A smear on the earth. Dreams that bleed into reality.
Pressured speech is a common symptom of bipolar disorder and other mental health conditions. It typically occurs when a person is experiencing manic episodes. During this time, a person may feel compelled to speak quickly, erratically, and without stopping.
My mind flows from my mouth, and people understand that I make no sense. I can't speak, can't spell, can't eat. It's all bleeding, watercolor spreading, flowing around me in deep auras. My mind purses its lips around every pretty word, glimmer, shatter, fault, smear, groan, pulse.

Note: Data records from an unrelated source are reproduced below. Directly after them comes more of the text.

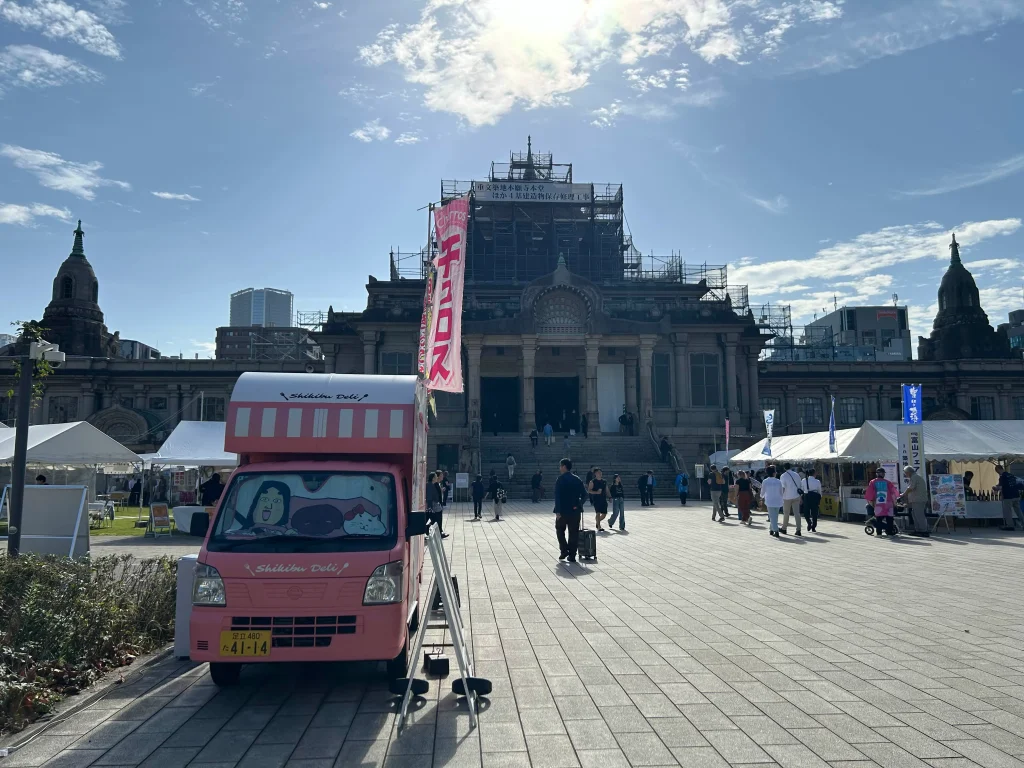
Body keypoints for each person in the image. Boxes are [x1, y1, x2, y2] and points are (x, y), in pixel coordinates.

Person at [554, 458, 587, 562]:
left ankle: (564, 550)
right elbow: (585, 495)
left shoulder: (560, 479)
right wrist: (579, 504)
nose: (560, 468)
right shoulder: (577, 479)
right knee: (574, 533)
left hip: (563, 511)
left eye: (560, 466)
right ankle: (572, 555)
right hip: (575, 511)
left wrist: (558, 511)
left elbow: (557, 497)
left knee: (560, 530)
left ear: (564, 466)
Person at [864, 467, 898, 537]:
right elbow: (893, 493)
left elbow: (870, 493)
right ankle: (890, 533)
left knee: (878, 518)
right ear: (883, 474)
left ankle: (879, 533)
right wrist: (895, 503)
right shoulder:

See myself in the porcelain dolls hanging in plastic at the secondhand store. Splinter in the meat aisle, shake apart and babble, let the apologetic tears flow out. Unabashed. Eye contact with the coffee shop worker, spitting mean words loud enough that she hears. Cry by the cart corral, on the toilet and the couch. Feel like a horror, a ghastly glow.
Pick yourself to pieces and put them back together, something similar to the shadow of yourself, but never the same.

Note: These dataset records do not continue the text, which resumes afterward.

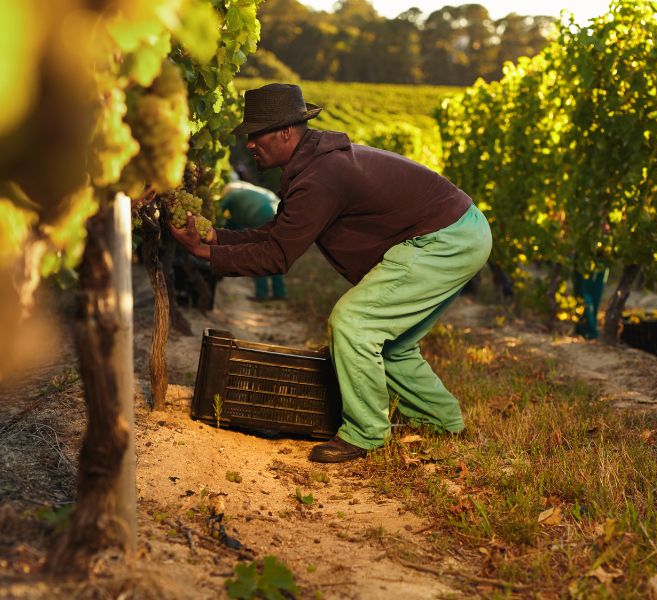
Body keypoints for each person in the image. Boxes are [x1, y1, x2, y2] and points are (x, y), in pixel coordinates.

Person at [168, 83, 492, 463]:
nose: (250, 144)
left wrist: (205, 253)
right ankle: (442, 422)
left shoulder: (321, 174)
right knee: (395, 344)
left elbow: (278, 256)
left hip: (444, 238)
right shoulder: (313, 165)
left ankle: (366, 433)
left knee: (353, 323)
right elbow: (278, 232)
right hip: (460, 231)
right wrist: (216, 237)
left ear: (286, 132)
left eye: (256, 134)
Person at [220, 180, 287, 301]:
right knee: (276, 253)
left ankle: (261, 294)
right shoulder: (252, 192)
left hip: (263, 215)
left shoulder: (232, 195)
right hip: (280, 212)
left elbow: (219, 211)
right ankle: (280, 292)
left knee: (259, 255)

Alterations. Shedding pounds because nurturing yourself feels like an inconvenience, bypass the hurdle and keep going.
I feel like I’m watching myself fuck up from the outside, I’m watching a slasher. Awaiting a victim, scream and writhe on the floor and gush until you fade out. The minutes rush by. I am meeting myself for the first time. I don’t like her, but I need her to love me.
Viral infection, an obsession you can never quite kick. Dreamy dark violence. I can never stop talking, conversations with myself in the night, with my laptop, with my phone, rattling out loud and rambling to the disturbance of others. I am not myself. I am not myself, but it feels like I’m finally breaking free. I feel like I need to be alone to lessen the damage of my self-destruction.
Do you hate me? I think I can read your mind. I feel like I’ll throw up my heart, my lungs, all those pills. But I need all of that. Mostly the pills.